We are aware that this procedure may still lead to some uncertainty, as the output power may differ depending on several factors including the stabilization method, which is not discussed here as it is outside the scope of this work. However, such a method is perfectly compliant with the fast standards of the market of solar panel production and presents little variability among consecutive tests.

As a final remark, it is important to note that the applicability of this procedure is not limited to perovskite or other metastable devices but can also be successfully implemented without any modifications to the current PV technology in the market. To support this claim, we performed this procedure on commercially available PERC (passivated emitter and rear contact) and TOPCon (technology to tunnel oxide passivated contact) technology, and an example is reported in Figure 4, confirming the strength and validity of our approach.

4. Conclusions

In this communication, we evaluated the electrical characterization of perovskite mini-PV modules from an industrial point of view. In a PV production line, the time requirement for PV characterization is very strict (time equals money) and the quality evaluation of a PV module should be performed in no longer than 1 s.

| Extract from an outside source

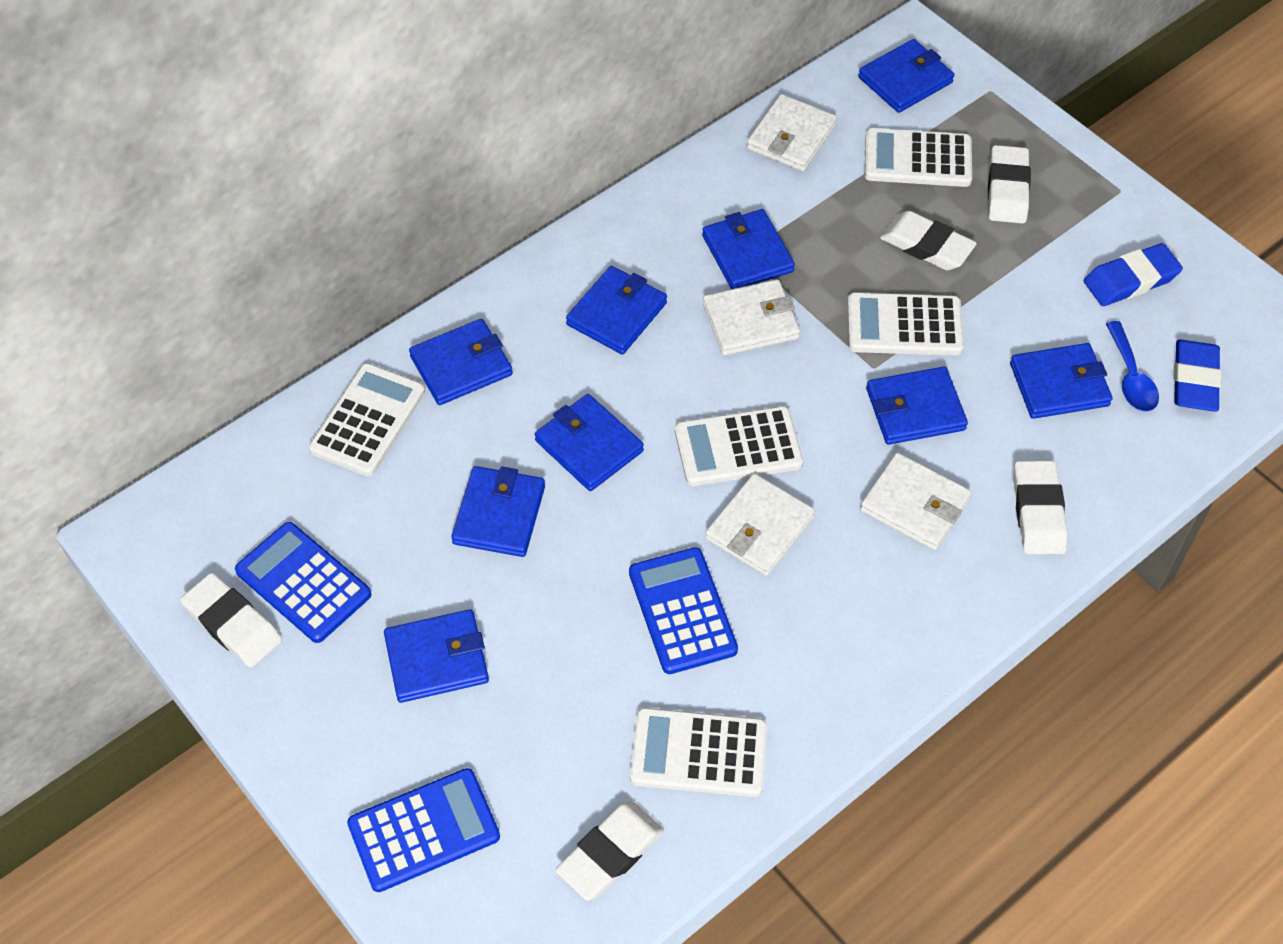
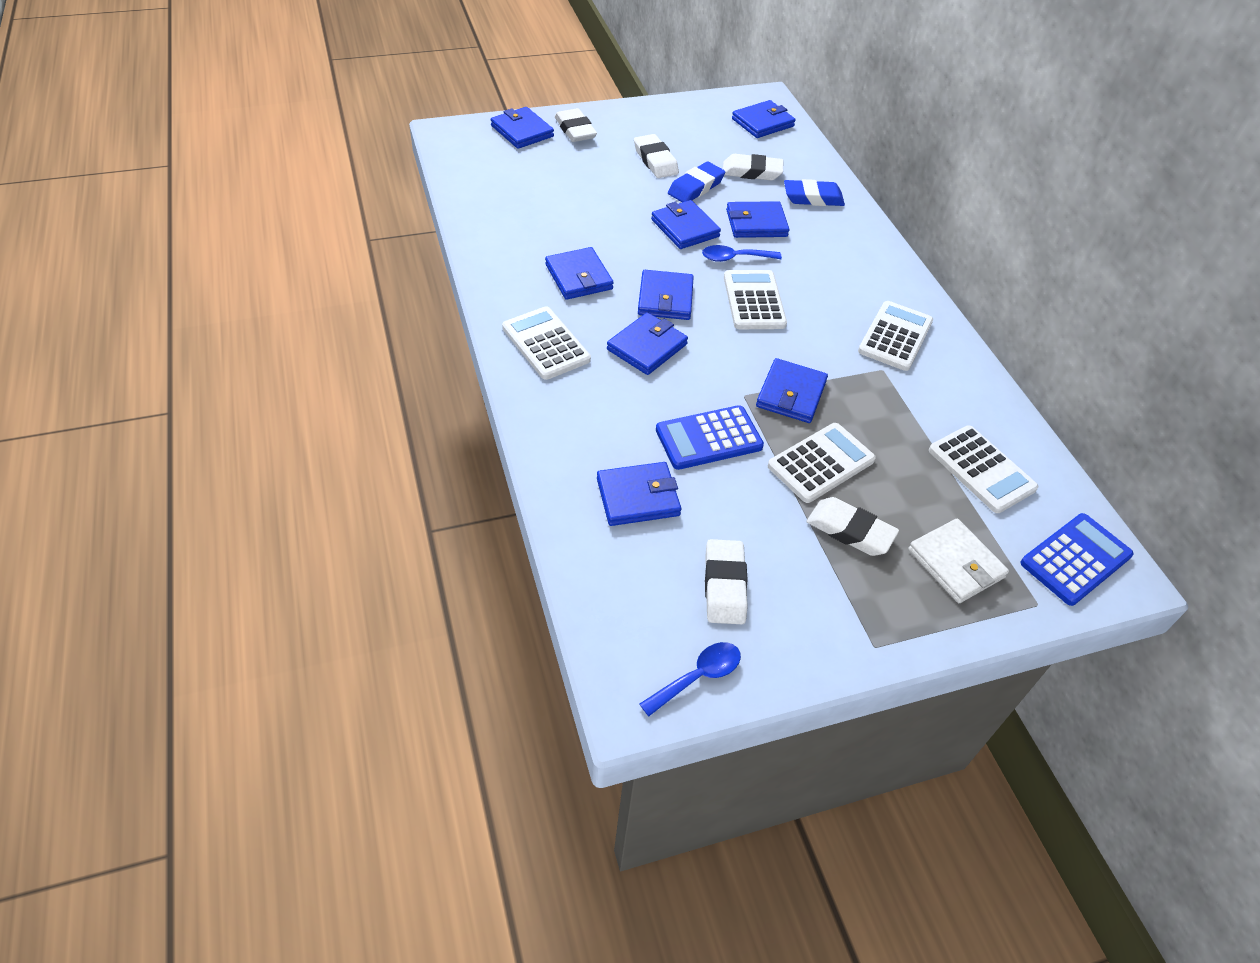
blue calculator: 3 -> 2
blue spoon: 1 -> 2
white wallet: 4 -> 1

Perovskite-based PV does not meet such requirements yet. Performing a full I-V scan can take much longer than 1 s, without giving a univocal result on the device’s figures of merit. Conversely, MPPT is less prone to misinterpretation, and fast algorithms can be implemented. Accordingly, we propose a fast and robust procedure to evaluate the quality of perovskite PV devices by extrapolating the main figures of merit.

We infer that this method does not present any critical issues in its applicability, and it can be extended to conventional PV technology as well as to emerging technologies.